What lines of the material below include the string "Table"? Copy all of them.

▸ **Records provided**:
_ _ _ _ _ _ _

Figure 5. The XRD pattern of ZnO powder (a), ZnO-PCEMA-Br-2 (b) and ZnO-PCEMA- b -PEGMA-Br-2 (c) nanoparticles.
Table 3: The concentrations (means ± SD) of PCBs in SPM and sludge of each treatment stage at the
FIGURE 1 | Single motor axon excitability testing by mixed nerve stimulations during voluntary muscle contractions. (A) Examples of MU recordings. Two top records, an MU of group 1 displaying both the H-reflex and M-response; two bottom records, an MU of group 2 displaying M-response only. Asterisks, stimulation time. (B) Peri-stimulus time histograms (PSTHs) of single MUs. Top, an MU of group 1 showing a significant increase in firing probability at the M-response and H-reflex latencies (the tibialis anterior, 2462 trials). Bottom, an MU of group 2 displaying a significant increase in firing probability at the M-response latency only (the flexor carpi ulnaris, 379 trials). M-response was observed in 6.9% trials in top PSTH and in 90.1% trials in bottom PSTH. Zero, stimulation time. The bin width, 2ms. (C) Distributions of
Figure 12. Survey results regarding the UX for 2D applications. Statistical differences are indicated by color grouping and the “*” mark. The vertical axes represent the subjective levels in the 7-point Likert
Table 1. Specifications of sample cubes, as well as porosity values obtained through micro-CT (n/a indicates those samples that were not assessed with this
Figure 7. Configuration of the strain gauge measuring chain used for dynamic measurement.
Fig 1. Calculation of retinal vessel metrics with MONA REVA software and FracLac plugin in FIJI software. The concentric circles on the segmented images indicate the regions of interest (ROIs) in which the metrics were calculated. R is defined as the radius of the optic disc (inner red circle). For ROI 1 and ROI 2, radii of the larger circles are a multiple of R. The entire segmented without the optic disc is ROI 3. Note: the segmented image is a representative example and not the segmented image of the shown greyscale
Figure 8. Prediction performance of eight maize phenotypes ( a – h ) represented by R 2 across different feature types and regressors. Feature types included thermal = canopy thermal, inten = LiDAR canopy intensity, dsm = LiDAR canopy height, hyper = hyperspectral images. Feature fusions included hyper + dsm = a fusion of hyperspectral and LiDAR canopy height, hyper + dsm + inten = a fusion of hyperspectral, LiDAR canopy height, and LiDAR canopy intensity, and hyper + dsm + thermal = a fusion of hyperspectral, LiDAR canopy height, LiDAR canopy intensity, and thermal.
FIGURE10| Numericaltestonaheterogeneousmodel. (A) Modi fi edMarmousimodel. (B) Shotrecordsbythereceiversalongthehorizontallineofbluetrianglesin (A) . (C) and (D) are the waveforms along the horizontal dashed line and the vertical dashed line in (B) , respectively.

_ _ _ _ _ _ _

▸ **Solution below**:
Table 3: The concentrations (means ± SD) of PCBs in SPM and sludge of each treatment stage at the
Table 1. Specifications of sample cubes, as well as porosity values obtained through micro-CT (n/a indicates those samples that were not assessed with this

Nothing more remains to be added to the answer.